Ilustrasi. Foto: dok MI.

Kamis Pagi, Rupiah Menguat Tipis ke Rp15.368/USD

Husen Miftahudin • 14 September 2023 09:34

Jakarta: Nilai tukar (kurs) rupiah terhadap dolar Amerika Serikat (AS) pada pembukaan perdagangan hari ini akhirnya mengalami penguatan, setelah beberapa hari terus melemah.
 
Mengutip data Bloomberg, Kamis, 14 September 2023, rupiah dibuka di level Rp15.368 per USD. Mata uang Garuda tersebut naik tipis dua poin atau setara 0,01 persen dari Rp15.370 per USD pada penutupan perdagangan hari sebelumnya.
 
Sementara menukil data Yahoo Finance, rupiah justru stagnan dan pagi ini berada di level Rp15.364 per USD.
 
Analis pasar uang Ibrahim Assuaibi memperkirakan rupiah pada perdagangan di sepanjang hari ini akan bergerak secara fluktuatif. Meskipun begitu, mata uang Garuda tersebut akan ditutup melemah.
 
"Untuk perdagangan hari ini, mata uang rupiah fluktuatif namun ditutup melemah di rentang Rp15.350 per USD hingga Rp15.450 per USD," ungkap Ibrahim dikutip dari analisis harian.

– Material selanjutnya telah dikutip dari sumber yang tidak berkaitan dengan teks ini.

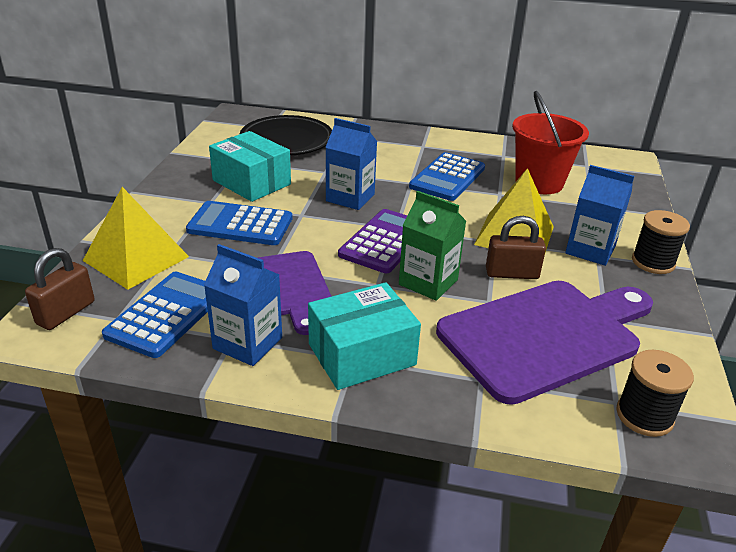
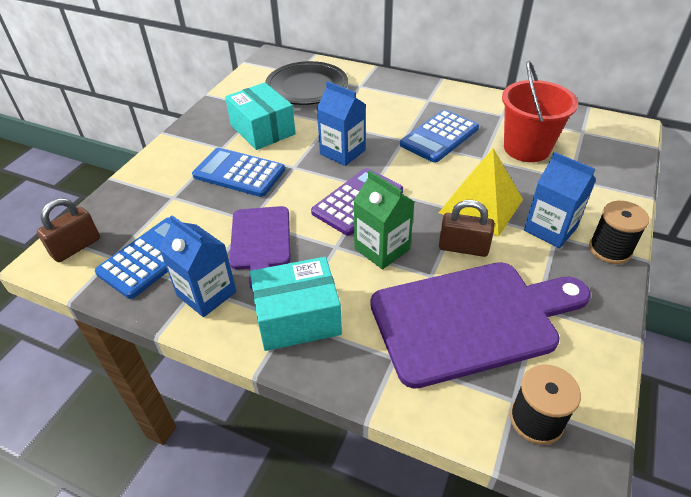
camera: 15 degrees right, 10 degrees up
(136, 258) = (145, 200): yellow pyramid -> none

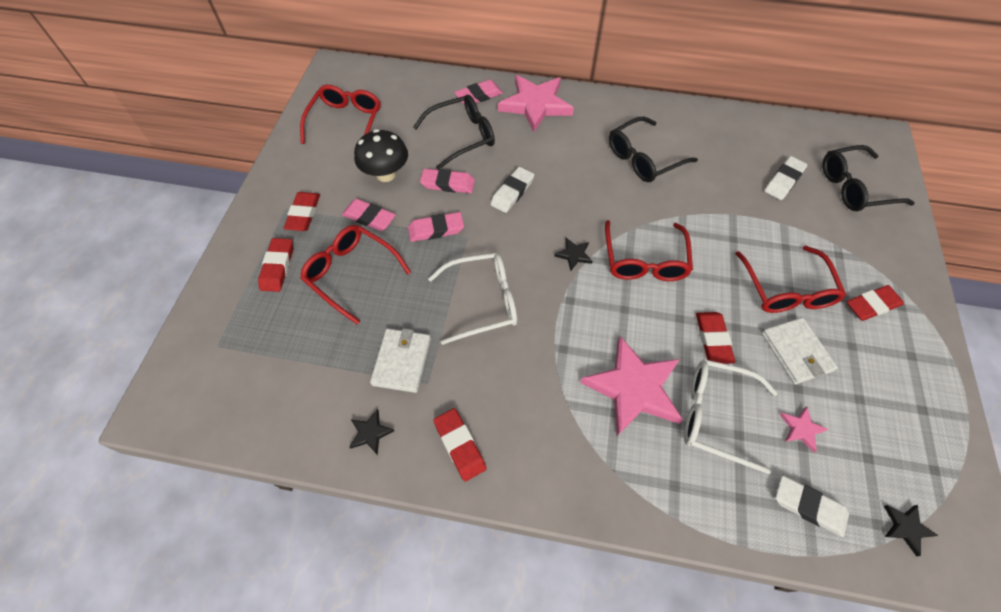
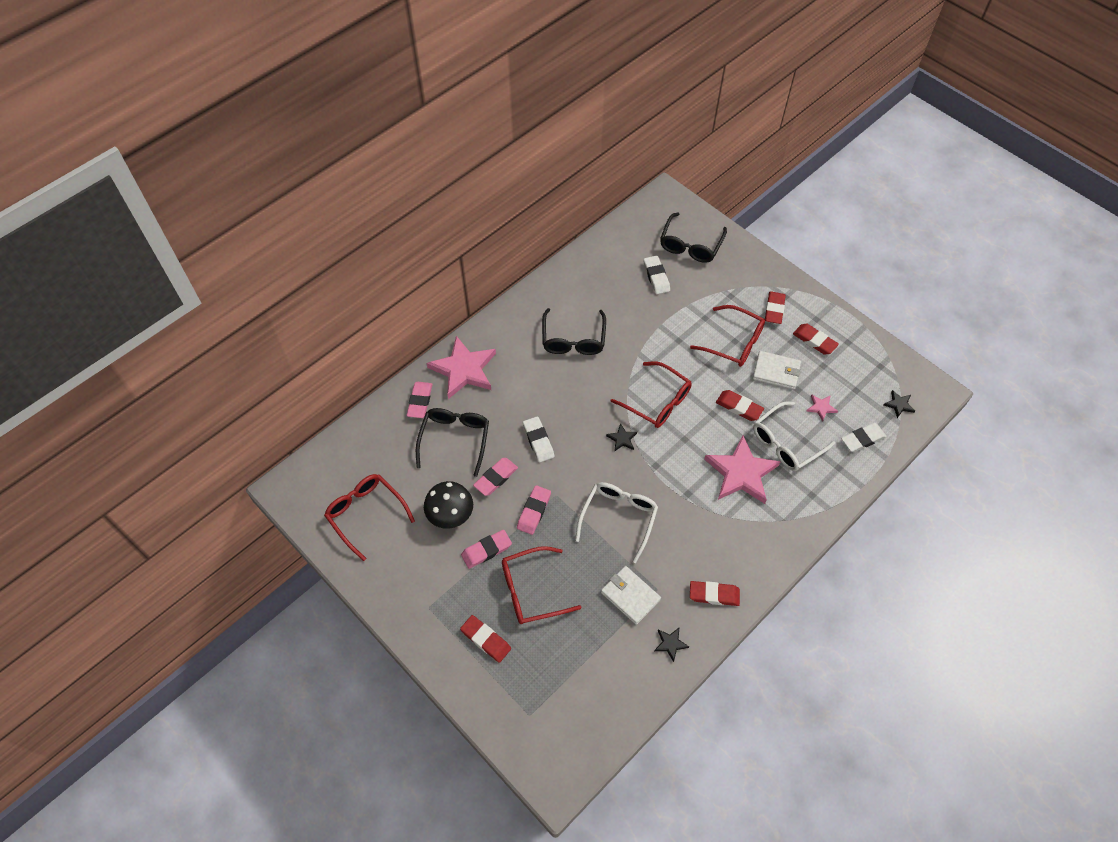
camera: 55 degrees left, 0 degrees up
(303, 214) = (445, 596): red eraser -> red eraser (814, 341)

Baca juga: Dolar AS Naik Tipis setelah Indeks Harga Konsumen AS Rilis
 

BI bakal pangkas suku bunga mulai 2024

 
Sementara itu, para ekonom memproyeksikan Bank Indonesia (BI) akan mulai menurunkan suku bunga acuannya di 2024, tepatnya kuartal kedua. Salah satu penyebabnya adalah stabilnya perekonomian AS dan inflasi yang terkendali dan mendekati dua persen.
 
Selain itu, pergeseran proyeksi ini karena nilai tukar rupiah terhadap dolar AS yang kembali melemah. Pasalnya, ini akan berdampak pada imported inflation (inflasi impor). Sehingga, suku bunga acuan BI yang saat ini berada di level 5,75 persen harus dipertahankan.
 
"Meskipun, inflasi sudah berada di kisaran target sasaran BI sebesar tiga persen plus minus satu persen, yaitu di level 3,27 persen secara tahunan (yoy) pada Agustus 2023," papar dia.
 
Di sisi lain, BI juga menunggu sinyal dari The Fed untuk berhenti menaikkan dan mulai menurunkan suku bunga acuannya. Kondisi itu sendiri dipengaruhi oleh tingkat inflasi di AS, apakah terkendali atau malah terjadi resesi.
 
Menurut Ibrahim, semakin memburuknya ekonomi di AS akan mempercepat sinyal turunnya suku bunga acuan The Fed atau Fed Fund Rate (FFR). Berdasarkan histori, bila The Fed menaikkan suku bunga secara agresif, maka ada kemungkinan terjadi resesi.
 
"Dampak kebijakan suku bunga yang ketat itu bisa satu sampai dua tahun ke depan. Sehingga para ekonom bisa memperkirakan apabila ekonomi AS mengalami resesi, hal tersebut akan berdampak pada tren hyper inflasi menurun," tutup Ibrahim.